WORK INSTRUCTION: Would you transcribe each entry exactly as it stands, omitting the pictures?

MATERIAL TO PROCESS:
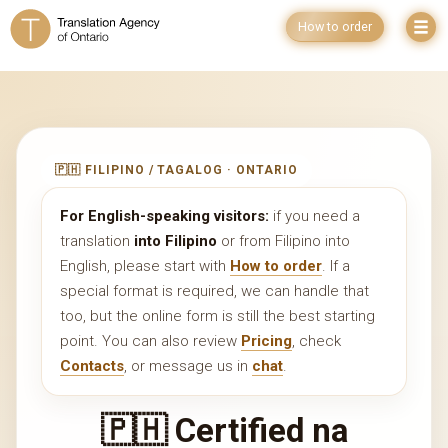
How to order
🇵🇭 FILIPINO / TAGALOG · ONTARIO
For English-speaking visitors:
if you need a
translation
into Filipino
or from Filipino into
English, please start with
How to order
. If a
special format is required, we can handle that
too, but the online form is still the best starting
point. You can also review
Pricing
, check
Contacts
, or message us in
chat
.
🇵🇭 Certified na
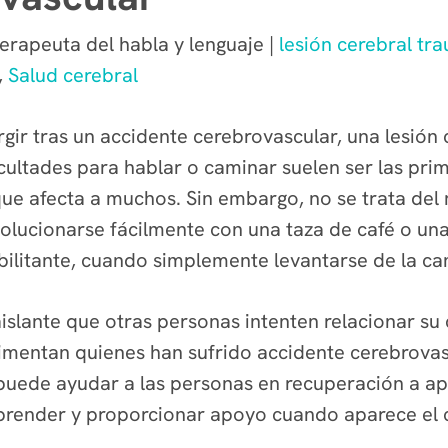
erapeuta del habla y lenguaje |
lesión cerebral tr
,
Salud cerebral
gir tras un accidente cerebrovascular, una lesión
cultades para hablar o caminar suelen ser las prim
e afecta a muchos. Sin embargo, no se trata del 
lucionarse fácilmente con una taza de café o una s
bilitante, cuando simplemente levantarse de la 
aislante que otras personas intenten relacionar s
mentan quienes han sufrido accidente cerebrovasc
uede ayudar a las personas en recuperación a apr
prender y proporcionar apoyo cuando aparece el 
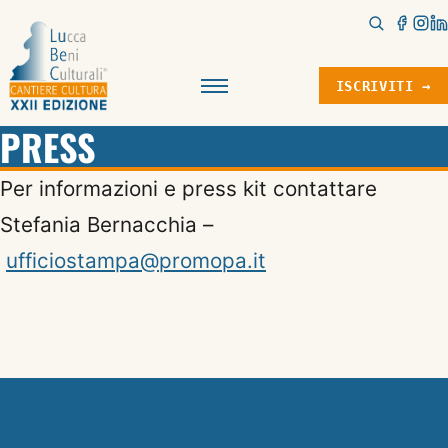
ISCRIVITI →
Menu
PRESS
Per informazioni e press kit contattare
Stefania Bernacchia –
ufficiostampa@promopa.it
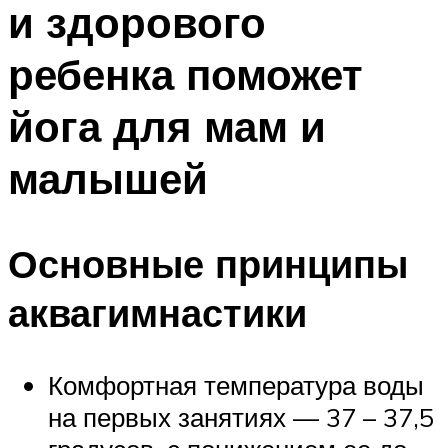
и здорового
ПЛАВАНЬЕ ДЛЯ ДЕТЕЙ
ПЛАВАНЬЕ ДЛЯ ПОХУДЕНИЯ
ребенка поможет
БАССЕЙН ДЛЯ ДОМА
йога для мам и
ОЧИСТКА БАССЕЙНОВ
малышей
МЕНЮ
Основные принципы
аквагимнастики
Комфортная температура воды
на первых занятиях — 37 – 37,5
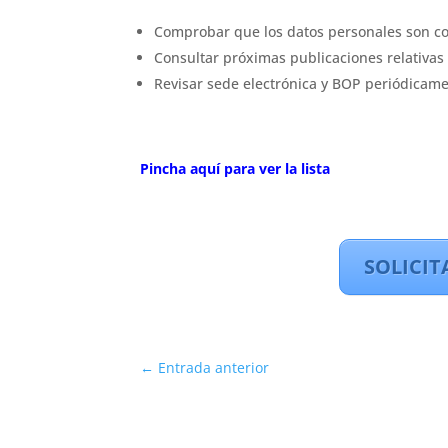
Comprobar que los datos personales son co
Consultar próximas publicaciones relativas
Revisar sede electrónica y BOP periódicame
Pincha aquí para ver la lista
SOLICIT
←
Entrada anterior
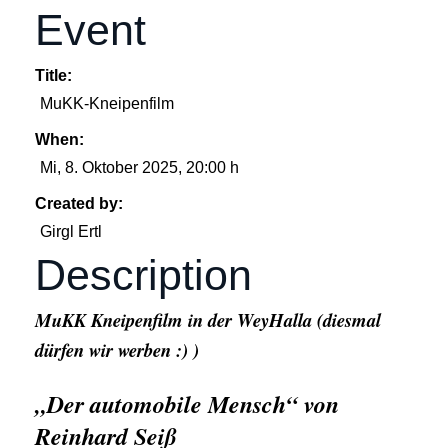
Event
Title:
MuKK-Kneipenfilm
When:
Mi, 8. Oktober 2025
, 20:00 h
Created by:
Girgl Ertl
Description
MuKK Kneipenfilm in der WeyHalla (diesmal
dürfen wir werben :) )
„Der automobile Mensch“ von
Reinhard Seiß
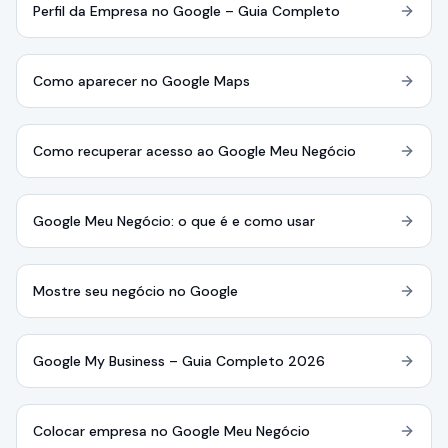
Perfil da Empresa no Google – Guia Completo
Como aparecer no Google Maps
Como recuperar acesso ao Google Meu Negócio
Google Meu Negócio: o que é e como usar
Mostre seu negócio no Google
Google My Business – Guia Completo 2026
Colocar empresa no Google Meu Negócio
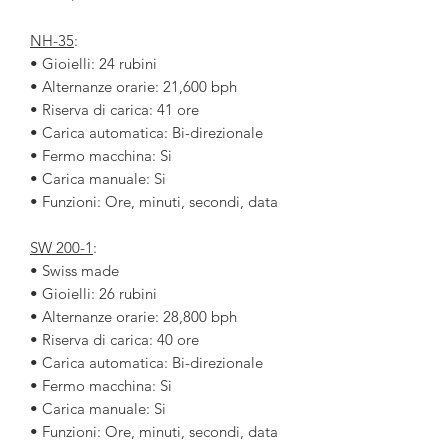
NH-35
:
• Gioielli: 24 rubini
• Alternanze orarie: 21,600 bph
• Riserva di carica: 41 ore
• Carica automatica: Bi-direzionale
• Fermo macchina: Si
• Carica manuale: Si
• Funzioni: Ore, minuti, secondi, data
SW 200-1
:
• Swiss made
• Gioielli: 26 rubini
• Alternanze orarie: 28,800 bph
• Riserva di carica: 40 ore
• Carica automatica: Bi-direzionale
• Fermo macchina: Si
• Carica manuale: Si
• Funzioni: Ore, minuti, secondi, data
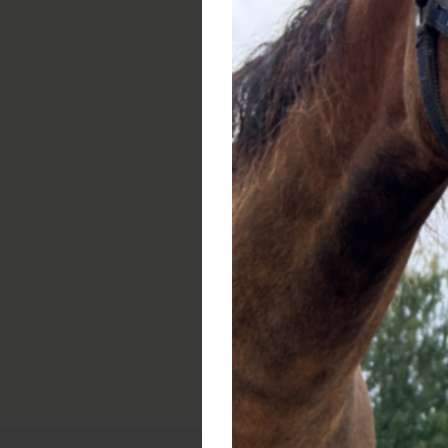
Koncert k 55. výročí
V pátek 6.9.2019 se uskuteční v naše
po rozsáhlé rekonstrukci.
Těšíme se na Vás!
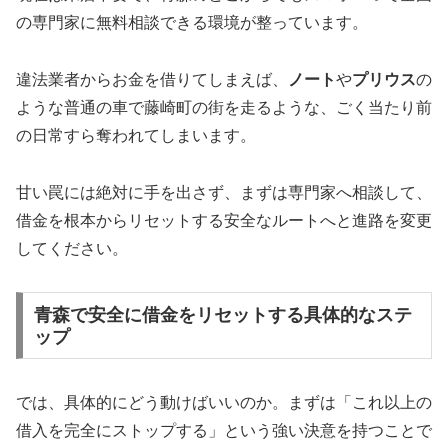
の専門家に無料相談できる環境が整っています。
違法業者からお金を借りてしまえば、
ノート
や
プリウス
の
ような普通の車で藤崎町の街を走るような、ごく当たり前
の日常すら奪われてしまいます。
甘い罠には絶対に手を出さず、まずは専門家へ相談して、
借金を根本からリセットする安全なルートへと進路を変更
してください。
青森で安全に借金をリセットする具体的なステ
ップ
では、具体的にどう動けばいいのか。まずは「これ以上の
借入を完全にストップする」という強い決意を持つことで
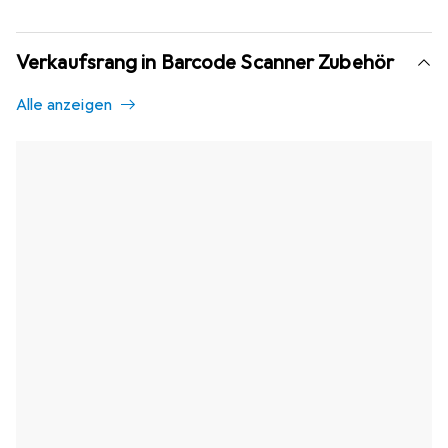
Verkaufsrang in Barcode Scanner Zubehör
Alle anzeigen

EXPECTED ANSWER:
How to order
🇵🇭 FILIPINO / TAGALOG · ONTARIO
For English-speaking visitors:
if you need a
translation
into Filipino
or from Filipino into
English, please start with
How to order
. If a
special format is required, we can handle that
too, but the online form is still the best starting
point. You can also review
Pricing
, check
Contacts
, or message us in
chat
.
🇵🇭 Certified na
erapeuta del habla y lenguaje |
lesión cerebral tr
,
Salud cerebral
gir tras un accidente cerebrovascular, una lesión
cultades para hablar o caminar suelen ser las prim
e afecta a muchos. Sin embargo, no se trata del 
lucionarse fácilmente con una taza de café o una s
bilitante, cuando simplemente levantarse de la 
aislante que otras personas intenten relacionar s
mentan quienes han sufrido accidente cerebrovasc
uede ayudar a las personas en recuperación a apr
prender y proporcionar apoyo cuando aparece el 
ISCRIVITI →
Menu
PRESS
Per informazioni e press kit contattare
Stefania Bernacchia –
ufficiostampa@promopa.it
и здорового
ПЛАВАНЬЕ ДЛЯ ДЕТЕЙ
ПЛАВАНЬЕ ДЛЯ ПОХУДЕНИЯ
ребенка поможет
БАССЕЙН ДЛЯ ДОМА
йога для мам и
ОЧИСТКА БАССЕЙНОВ
малышей
МЕНЮ
Основные принципы
аквагимнастики
Комфортная температура воды
на первых занятиях — 37 – 37,5
Comprobar que los datos personales son co
Consultar próximas publicaciones relativas
Revisar sede electrónica y BOP periódicame
Pincha aquí para ver la lista
SOLICIT
←
Entrada anterior
Event
Title:
MuKK-Kneipenfilm
When:
Mi, 8. Oktober 2025
, 20:00 h
Created by:
Girgl Ertl
Description
MuKK Kneipenfilm in der WeyHalla (diesmal
dürfen wir werben :) )
„Der automobile Mensch“ von
Reinhard Seiß
Perfil da Empresa no Google – Guia Completo
Como aparecer no Google Maps
Como recuperar acesso ao Google Meu Negócio
Google Meu Negócio: o que é e como usar
Mostre seu negócio no Google
Google My Business – Guia Completo 2026
Colocar empresa no Google Meu Negócio
NH-35
:
• Gioielli: 24 rubini
• Alternanze orarie: 21,600 bph
• Riserva di carica: 41 ore
• Carica automatica: Bi-direzionale
• Fermo macchina: Si
• Carica manuale: Si
• Funzioni: Ore, minuti, secondi, data
SW 200-1
:
• Swiss made
• Gioielli: 26 rubini
• Alternanze orarie: 28,800 bph
• Riserva di carica: 40 ore
• Carica automatica: Bi-direzionale
• Fermo macchina: Si
• Carica manuale: Si
• Funzioni: Ore, minuti, secondi, data
Koncert k 55. výročí
V pátek 6.9.2019 se uskuteční v naše
po rozsáhlé rekonstrukci.
Těšíme se na Vás!
の専門家に無料相談できる環境が整っています。
違法業者からお金を借りてしまえば、
ノート
や
プリウス
の
ような普通の車で藤崎町の街を走るような、ごく当たり前
の日常すら奪われてしまいます。
甘い罠には絶対に手を出さず、まずは専門家へ相談して、
借金を根本からリセットする安全なルートへと進路を変更
してください。
青森で安全に借金をリセットする具体的なステ
ップ
では、具体的にどう動けばいいのか。まずは「これ以上の
借入を完全にストップする」という強い決意を持つことで
Verkaufsrang in Barcode Scanner Zubehör
Alle anzeigen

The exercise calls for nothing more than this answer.